## Data listing
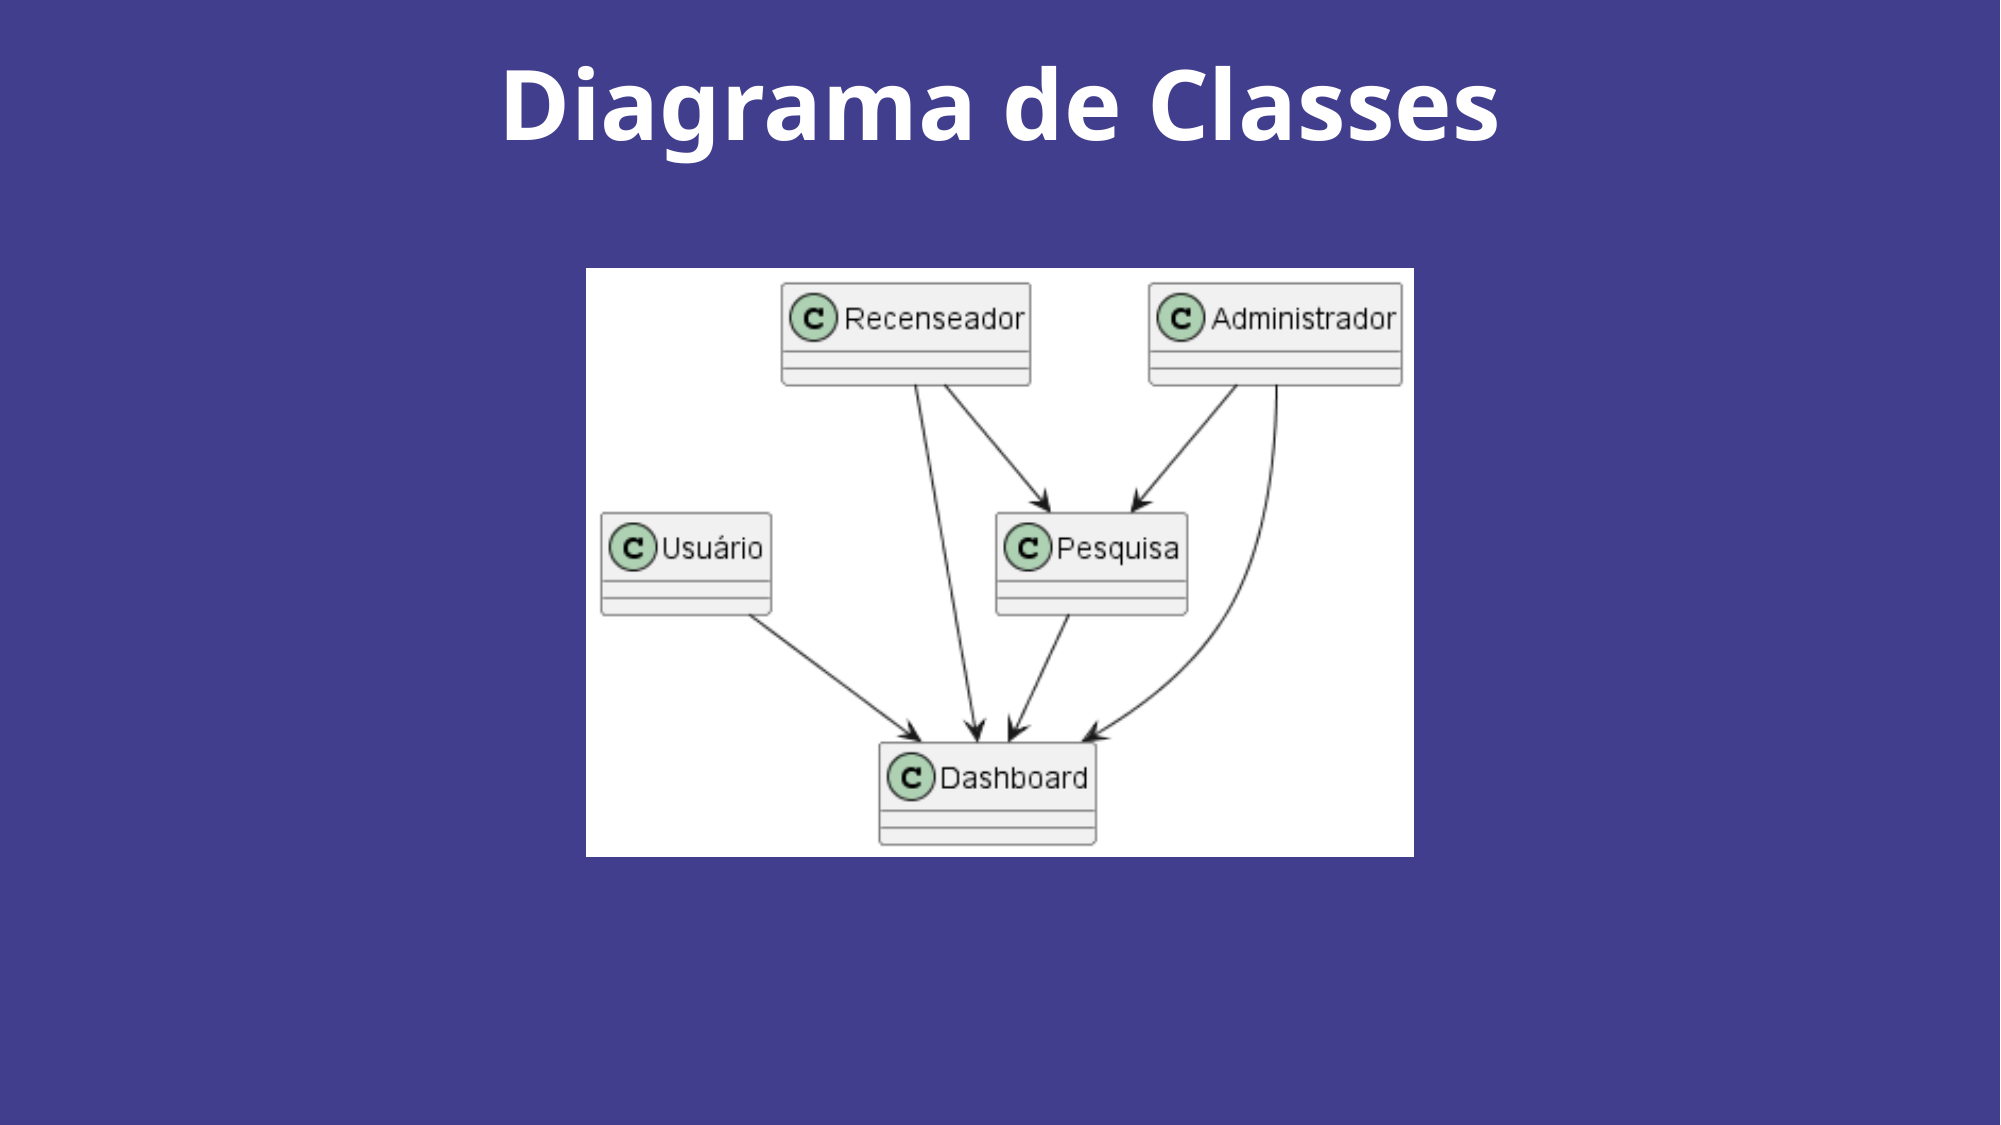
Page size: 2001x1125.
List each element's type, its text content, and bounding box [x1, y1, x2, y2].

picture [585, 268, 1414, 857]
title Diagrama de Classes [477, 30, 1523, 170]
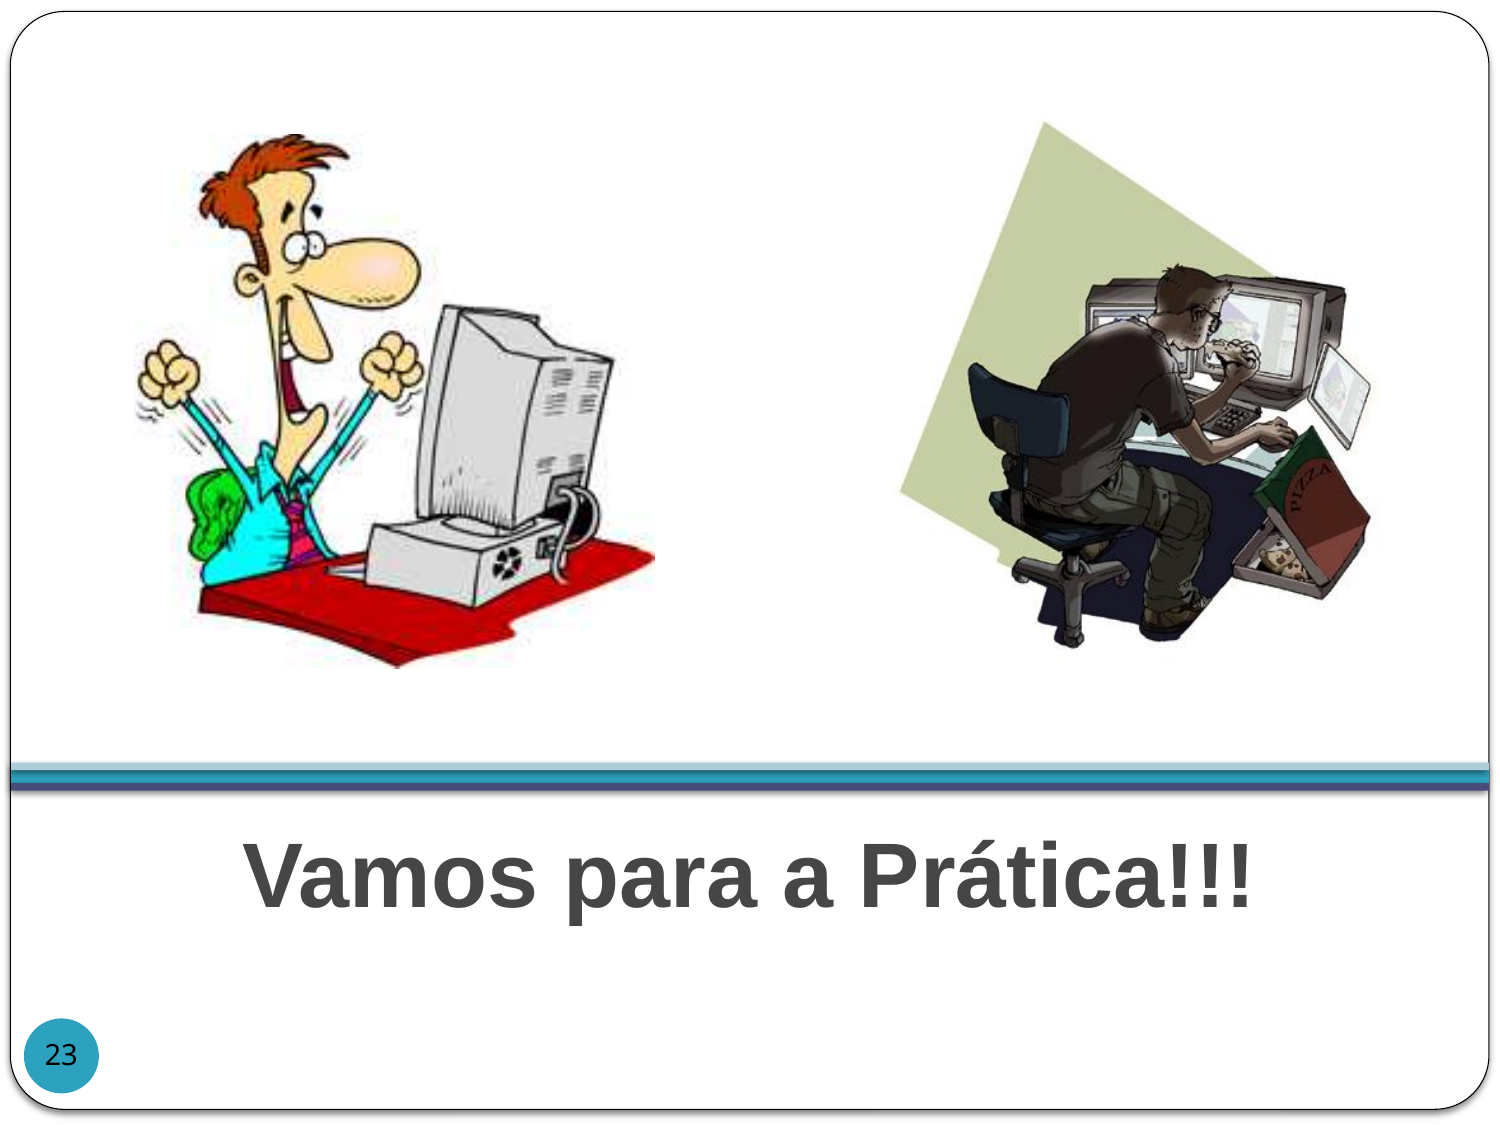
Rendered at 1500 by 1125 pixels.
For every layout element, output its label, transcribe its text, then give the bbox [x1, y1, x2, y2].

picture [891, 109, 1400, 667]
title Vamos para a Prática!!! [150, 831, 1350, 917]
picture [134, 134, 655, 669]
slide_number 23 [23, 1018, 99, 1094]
* * *
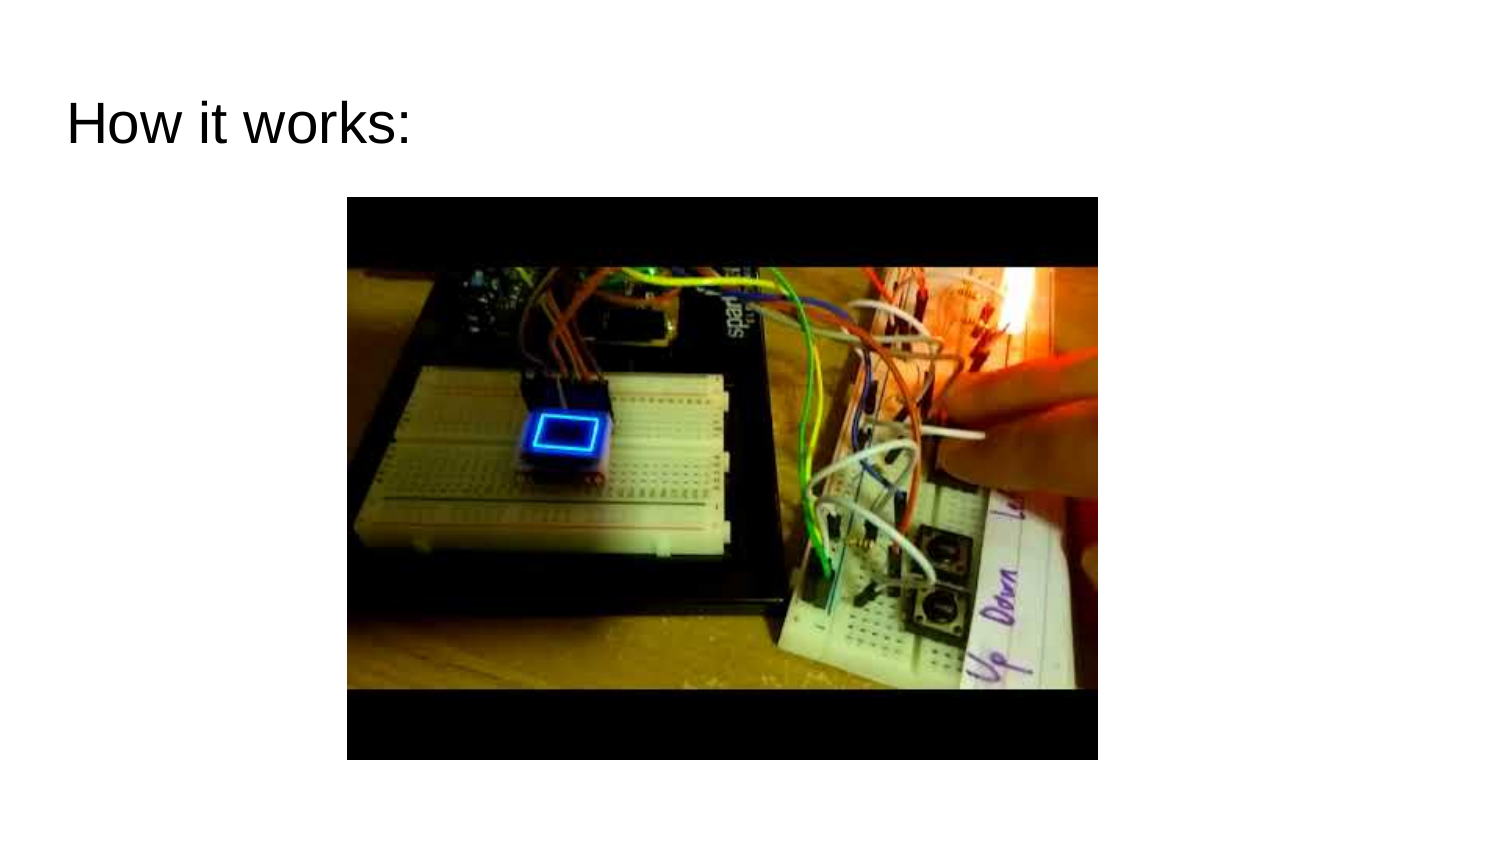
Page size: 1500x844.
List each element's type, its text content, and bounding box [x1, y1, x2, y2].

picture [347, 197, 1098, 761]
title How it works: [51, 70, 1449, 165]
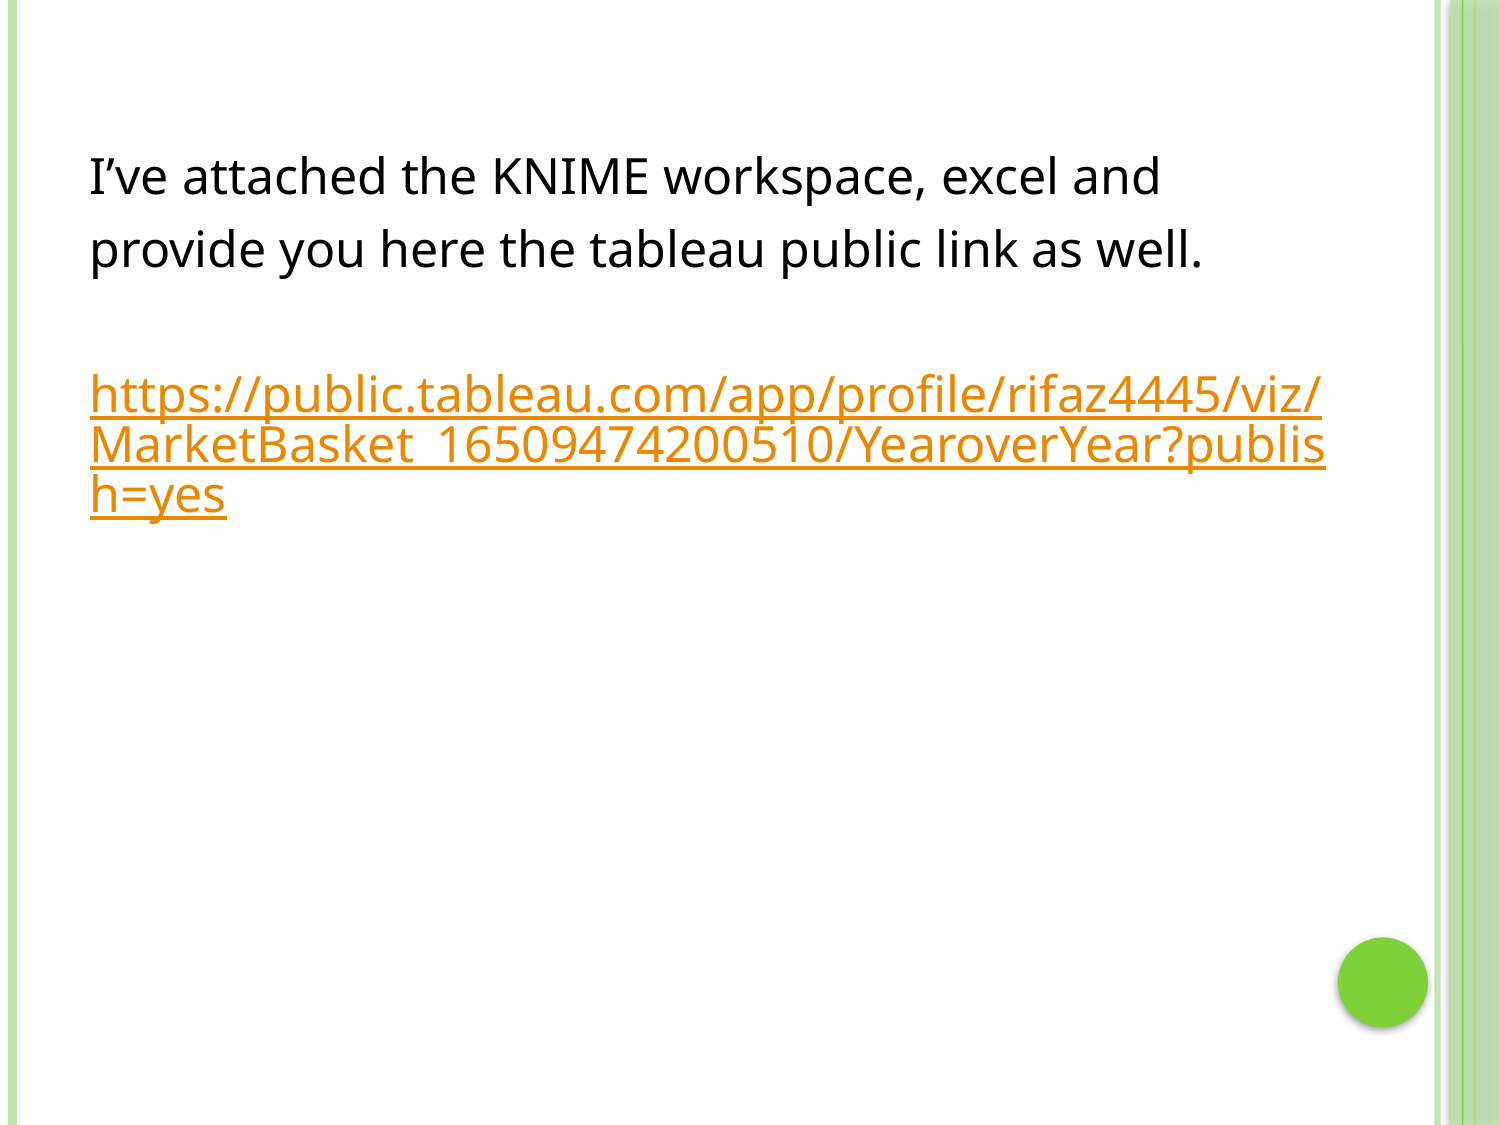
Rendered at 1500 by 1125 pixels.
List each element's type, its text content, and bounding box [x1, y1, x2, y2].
* * *
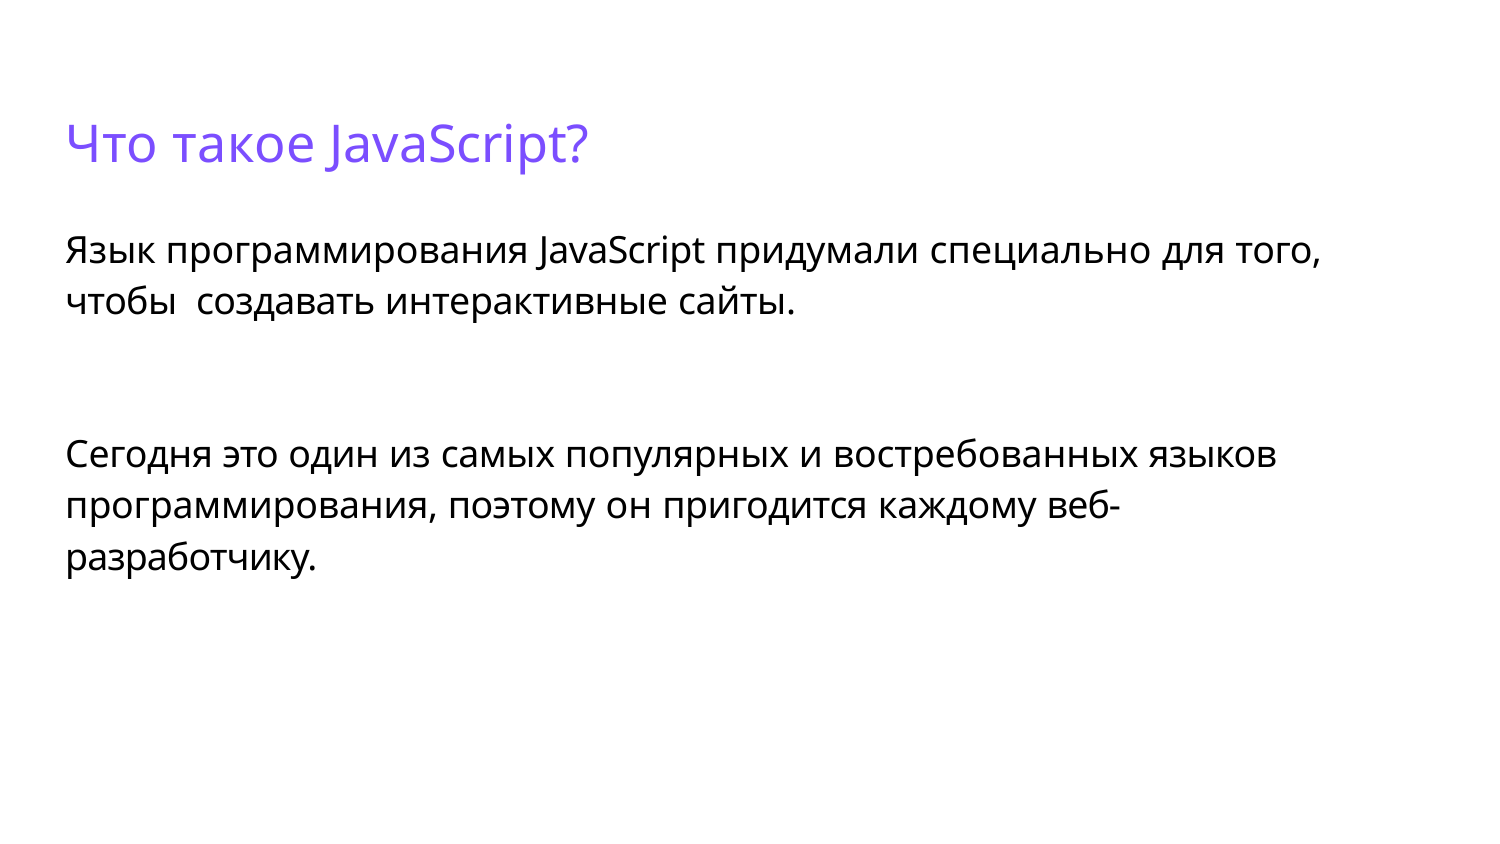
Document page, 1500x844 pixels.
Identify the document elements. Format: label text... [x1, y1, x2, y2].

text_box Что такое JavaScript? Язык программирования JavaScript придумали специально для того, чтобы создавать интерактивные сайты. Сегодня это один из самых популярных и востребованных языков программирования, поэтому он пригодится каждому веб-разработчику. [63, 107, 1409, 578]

## Problem details
In the listing above, find each line with the word "size" and copy it.

## Answer box
Page size: 2001x1125.
Page size: 1500x844.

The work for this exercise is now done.